> _Your task_
Copy the lines from the beginning through the line containing "As melhores credoras estão na Juros Baixos", inclusive, with "Diadema" changed to "Guarulhos" and everything else left as it is.

Saved entries:
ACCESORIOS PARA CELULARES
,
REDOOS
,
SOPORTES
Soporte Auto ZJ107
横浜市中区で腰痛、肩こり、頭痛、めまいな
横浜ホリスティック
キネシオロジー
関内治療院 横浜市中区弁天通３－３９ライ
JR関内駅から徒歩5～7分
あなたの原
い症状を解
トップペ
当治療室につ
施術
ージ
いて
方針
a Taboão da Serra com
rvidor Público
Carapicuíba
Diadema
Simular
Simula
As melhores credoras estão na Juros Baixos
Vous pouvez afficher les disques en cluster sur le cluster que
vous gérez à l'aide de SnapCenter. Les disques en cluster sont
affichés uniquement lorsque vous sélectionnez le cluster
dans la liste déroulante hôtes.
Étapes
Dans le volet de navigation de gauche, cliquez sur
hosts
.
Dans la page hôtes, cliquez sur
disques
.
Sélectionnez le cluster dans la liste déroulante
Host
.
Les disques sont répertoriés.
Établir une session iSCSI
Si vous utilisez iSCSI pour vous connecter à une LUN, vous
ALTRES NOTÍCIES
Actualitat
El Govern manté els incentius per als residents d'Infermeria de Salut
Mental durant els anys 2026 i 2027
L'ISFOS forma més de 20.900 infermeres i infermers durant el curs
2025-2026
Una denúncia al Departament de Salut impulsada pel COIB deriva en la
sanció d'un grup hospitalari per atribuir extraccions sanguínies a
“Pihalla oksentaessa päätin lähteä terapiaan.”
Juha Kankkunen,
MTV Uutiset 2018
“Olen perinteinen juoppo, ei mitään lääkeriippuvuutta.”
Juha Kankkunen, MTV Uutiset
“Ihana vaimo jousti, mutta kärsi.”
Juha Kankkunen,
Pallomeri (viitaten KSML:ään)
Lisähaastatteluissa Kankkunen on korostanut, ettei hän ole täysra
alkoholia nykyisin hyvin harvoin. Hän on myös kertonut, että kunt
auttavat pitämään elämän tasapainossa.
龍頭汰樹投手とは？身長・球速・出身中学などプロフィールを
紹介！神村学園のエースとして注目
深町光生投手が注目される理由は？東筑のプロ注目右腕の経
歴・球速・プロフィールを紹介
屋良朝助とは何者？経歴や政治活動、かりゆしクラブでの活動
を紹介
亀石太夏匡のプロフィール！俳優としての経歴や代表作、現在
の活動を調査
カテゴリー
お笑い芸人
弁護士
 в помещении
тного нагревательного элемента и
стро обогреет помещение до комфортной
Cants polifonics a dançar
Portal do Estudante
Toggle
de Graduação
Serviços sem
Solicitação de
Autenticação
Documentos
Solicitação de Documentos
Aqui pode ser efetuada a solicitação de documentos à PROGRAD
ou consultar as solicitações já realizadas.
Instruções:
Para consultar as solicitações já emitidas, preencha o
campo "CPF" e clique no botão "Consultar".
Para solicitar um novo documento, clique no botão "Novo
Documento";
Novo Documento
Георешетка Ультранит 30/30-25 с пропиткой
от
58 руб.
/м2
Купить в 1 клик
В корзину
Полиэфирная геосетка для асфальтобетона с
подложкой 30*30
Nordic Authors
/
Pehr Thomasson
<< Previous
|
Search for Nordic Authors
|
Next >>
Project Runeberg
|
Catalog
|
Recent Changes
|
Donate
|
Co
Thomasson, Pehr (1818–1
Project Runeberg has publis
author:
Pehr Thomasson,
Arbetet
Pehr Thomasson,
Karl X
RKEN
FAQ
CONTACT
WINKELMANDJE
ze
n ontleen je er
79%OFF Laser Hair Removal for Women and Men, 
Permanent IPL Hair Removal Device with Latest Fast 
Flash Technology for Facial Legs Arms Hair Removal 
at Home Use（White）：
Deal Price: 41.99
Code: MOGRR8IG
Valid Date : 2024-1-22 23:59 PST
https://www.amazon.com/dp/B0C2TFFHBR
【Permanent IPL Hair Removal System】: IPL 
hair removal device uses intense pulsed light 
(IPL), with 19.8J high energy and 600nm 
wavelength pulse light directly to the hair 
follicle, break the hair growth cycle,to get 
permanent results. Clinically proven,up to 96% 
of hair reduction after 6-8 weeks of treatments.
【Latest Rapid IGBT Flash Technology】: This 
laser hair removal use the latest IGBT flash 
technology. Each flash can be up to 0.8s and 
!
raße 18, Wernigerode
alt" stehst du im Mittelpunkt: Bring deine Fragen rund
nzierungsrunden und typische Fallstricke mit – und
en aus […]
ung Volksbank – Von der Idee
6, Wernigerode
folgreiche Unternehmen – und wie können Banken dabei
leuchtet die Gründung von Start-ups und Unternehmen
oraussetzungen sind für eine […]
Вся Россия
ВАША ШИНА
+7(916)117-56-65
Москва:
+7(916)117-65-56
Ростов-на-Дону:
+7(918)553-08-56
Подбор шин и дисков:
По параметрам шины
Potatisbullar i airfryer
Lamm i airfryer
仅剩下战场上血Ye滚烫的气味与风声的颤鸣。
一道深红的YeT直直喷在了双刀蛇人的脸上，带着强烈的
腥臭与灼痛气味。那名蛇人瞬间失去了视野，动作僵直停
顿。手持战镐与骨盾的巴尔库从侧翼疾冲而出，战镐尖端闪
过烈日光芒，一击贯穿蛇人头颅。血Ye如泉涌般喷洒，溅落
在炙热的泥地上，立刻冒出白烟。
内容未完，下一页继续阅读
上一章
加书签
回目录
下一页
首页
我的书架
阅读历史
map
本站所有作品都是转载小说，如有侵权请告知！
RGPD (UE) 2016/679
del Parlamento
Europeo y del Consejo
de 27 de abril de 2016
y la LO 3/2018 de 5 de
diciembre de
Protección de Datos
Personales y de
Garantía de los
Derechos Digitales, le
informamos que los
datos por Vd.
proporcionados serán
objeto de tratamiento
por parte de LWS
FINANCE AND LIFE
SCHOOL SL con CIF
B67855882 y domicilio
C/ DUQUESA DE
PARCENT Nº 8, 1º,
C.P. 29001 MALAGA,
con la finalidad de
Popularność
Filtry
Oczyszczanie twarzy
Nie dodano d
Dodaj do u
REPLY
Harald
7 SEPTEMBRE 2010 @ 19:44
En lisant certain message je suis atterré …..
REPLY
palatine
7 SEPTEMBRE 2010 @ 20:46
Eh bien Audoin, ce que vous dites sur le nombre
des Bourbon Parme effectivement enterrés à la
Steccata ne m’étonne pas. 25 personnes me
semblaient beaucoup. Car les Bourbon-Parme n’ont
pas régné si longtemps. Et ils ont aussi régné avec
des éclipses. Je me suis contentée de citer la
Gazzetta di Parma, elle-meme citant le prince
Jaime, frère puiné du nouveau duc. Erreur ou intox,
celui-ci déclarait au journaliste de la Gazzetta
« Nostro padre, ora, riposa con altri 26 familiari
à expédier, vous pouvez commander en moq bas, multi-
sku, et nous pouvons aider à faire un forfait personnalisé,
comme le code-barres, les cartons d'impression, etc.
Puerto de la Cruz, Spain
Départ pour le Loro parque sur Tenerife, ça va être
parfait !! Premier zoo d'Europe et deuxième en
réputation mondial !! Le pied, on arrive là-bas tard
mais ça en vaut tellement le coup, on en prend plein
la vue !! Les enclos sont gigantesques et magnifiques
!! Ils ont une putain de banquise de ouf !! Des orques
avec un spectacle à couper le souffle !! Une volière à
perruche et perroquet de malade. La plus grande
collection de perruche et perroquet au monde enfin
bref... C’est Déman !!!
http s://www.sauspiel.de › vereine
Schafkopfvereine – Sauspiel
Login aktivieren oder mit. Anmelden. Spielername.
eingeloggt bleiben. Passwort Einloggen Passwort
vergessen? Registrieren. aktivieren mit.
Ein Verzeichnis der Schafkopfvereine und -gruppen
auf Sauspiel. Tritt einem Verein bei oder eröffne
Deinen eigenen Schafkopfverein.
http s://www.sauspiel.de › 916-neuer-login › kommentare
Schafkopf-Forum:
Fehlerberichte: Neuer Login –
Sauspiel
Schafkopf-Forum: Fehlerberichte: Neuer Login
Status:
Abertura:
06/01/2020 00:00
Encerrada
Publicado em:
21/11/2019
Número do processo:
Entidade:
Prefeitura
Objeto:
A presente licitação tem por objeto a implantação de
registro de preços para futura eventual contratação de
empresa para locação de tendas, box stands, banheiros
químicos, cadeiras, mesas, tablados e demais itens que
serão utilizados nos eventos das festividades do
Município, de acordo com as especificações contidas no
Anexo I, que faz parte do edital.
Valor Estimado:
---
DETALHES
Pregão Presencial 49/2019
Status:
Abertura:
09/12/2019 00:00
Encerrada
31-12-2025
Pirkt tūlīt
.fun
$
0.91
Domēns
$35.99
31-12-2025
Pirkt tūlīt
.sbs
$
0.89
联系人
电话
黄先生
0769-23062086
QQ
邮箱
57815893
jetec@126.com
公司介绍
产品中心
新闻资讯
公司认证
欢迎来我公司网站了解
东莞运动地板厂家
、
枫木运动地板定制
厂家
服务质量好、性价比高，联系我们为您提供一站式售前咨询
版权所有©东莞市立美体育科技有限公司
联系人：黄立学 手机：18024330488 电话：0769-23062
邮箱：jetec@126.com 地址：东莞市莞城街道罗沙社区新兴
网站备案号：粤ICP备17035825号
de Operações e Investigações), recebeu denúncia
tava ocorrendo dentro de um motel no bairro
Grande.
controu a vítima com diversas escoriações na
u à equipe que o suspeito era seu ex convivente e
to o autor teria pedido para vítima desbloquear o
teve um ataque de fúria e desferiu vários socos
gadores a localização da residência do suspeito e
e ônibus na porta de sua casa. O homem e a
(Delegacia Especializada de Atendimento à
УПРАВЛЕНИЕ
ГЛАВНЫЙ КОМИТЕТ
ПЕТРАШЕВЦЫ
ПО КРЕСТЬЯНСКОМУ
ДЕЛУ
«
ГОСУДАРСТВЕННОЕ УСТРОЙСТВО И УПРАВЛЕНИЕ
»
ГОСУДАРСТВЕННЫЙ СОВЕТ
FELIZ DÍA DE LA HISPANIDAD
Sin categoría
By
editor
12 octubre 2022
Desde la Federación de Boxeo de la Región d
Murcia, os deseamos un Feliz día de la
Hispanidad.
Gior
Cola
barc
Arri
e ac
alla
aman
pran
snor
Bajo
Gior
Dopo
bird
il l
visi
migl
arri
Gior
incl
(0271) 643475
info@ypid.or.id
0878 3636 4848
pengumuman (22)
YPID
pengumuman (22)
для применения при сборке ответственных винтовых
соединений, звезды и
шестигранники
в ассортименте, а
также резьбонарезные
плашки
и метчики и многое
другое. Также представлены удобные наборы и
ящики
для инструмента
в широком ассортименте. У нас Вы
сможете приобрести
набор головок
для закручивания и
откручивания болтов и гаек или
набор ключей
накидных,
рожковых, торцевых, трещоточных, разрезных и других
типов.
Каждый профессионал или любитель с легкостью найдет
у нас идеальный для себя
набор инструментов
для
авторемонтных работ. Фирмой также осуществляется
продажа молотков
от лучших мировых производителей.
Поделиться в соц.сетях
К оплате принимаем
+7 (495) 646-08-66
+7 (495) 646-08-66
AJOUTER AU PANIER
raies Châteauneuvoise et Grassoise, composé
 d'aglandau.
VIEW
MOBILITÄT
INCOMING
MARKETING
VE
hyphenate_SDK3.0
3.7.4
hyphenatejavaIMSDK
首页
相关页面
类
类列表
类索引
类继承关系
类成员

> _Written response_
ACCESORIOS PARA CELULARES
,
REDOOS
,
SOPORTES
Soporte Auto ZJ107
横浜市中区で腰痛、肩こり、頭痛、めまいな
横浜ホリスティック
キネシオロジー
関内治療院 横浜市中区弁天通３－３９ライ
JR関内駅から徒歩5～7分
あなたの原
い症状を解
トップペ
当治療室につ
施術
ージ
いて
方針
a Taboão da Serra com
rvidor Público
Carapicuíba
Guarulhos
Simular
Simula
As melhores credoras estão na Juros Baixos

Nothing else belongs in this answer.